Of course, there is a huge debate around belittling individuals for where they shop. Not everyone can afford smaller businesses and need to shop where environmental standards are not as good. This conflict has created much tension around global warming. It scares people into changing their lifestyles for worse, not better.

At one point Atwood writes: “I see that there is no end to imperfection, or to doing things the wrong way”. Every action feels scrutinised. You drive instead of the cycle on a rainy day – you’re a bad person. You buy bananas wrapped in plastic because there is no other option – you’re a bad person. You eat meat twice a week instead of being a dedicated plant-based vegan – you’re a bad person. There is no end to the criticism. Someone is always going to find a way to be upset with you.

However, doing one small thing is better than doing nothing. And if we all do small things, this will combine into a multitude of greater things. Of course, there will be imperfections. We are humans, it is our condition. But, it only makes us more imperfect to criticise others when we could be encouraging them.

Potential has a shelf life”. We, and the planet, is wasting away with each second. Why waste our time complaining our what other people are doing wrong when we could use that potential doing something right. Cheering others on.

We should use our ability to talk and communicate to put it to good. Other creatures, that we know if, don’t have this ability. Why waste it, when we could save the world with it.

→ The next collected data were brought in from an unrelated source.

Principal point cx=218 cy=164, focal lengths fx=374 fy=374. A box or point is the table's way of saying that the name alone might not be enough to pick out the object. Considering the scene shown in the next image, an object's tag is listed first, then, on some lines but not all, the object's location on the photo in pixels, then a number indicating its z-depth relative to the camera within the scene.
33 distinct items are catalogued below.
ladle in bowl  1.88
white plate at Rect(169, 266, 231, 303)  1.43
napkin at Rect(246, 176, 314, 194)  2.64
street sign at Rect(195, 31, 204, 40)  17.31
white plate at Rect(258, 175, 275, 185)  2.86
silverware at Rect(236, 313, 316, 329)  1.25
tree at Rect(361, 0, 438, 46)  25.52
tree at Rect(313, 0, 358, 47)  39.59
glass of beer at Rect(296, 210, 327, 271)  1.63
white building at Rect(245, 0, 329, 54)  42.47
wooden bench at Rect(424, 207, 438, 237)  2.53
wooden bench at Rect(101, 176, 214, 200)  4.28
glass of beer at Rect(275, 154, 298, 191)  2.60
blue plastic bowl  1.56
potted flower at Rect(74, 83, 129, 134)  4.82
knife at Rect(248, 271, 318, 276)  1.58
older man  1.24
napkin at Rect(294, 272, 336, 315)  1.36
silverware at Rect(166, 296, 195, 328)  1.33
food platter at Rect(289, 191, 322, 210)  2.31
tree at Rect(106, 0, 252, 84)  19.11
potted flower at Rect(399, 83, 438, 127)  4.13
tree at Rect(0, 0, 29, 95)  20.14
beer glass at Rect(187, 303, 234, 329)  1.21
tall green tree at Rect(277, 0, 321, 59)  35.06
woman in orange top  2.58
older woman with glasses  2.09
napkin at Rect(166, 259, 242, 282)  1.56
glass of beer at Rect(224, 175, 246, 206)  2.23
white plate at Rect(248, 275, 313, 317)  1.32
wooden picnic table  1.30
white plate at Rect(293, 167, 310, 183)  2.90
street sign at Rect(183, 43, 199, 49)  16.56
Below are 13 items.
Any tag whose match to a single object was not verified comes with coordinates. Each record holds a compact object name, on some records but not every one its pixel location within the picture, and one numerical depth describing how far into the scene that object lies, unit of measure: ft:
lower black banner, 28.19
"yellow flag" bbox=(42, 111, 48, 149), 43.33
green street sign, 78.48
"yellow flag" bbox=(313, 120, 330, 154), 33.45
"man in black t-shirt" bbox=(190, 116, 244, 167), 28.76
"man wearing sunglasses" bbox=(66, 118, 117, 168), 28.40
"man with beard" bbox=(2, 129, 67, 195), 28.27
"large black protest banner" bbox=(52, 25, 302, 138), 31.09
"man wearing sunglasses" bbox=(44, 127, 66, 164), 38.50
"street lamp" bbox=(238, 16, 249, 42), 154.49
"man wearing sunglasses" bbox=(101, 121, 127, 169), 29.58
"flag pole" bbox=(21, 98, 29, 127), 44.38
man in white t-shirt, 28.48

Ironically Atwood writes: “The future belongs to insects”. She talks about insects being stronger than us. They have lived before us, and they will outlive us. Just because we have a brain and have developed the capacity to reason, does not mean we have a survival tool.

We should look at what other creatures do to survive. How they maintain a habitat (that we destroy). There is a lot we can learn from animals. Teamwork is one of them. Think about ant colonies. Passing pieces of food from one ant to another, we can barely do that!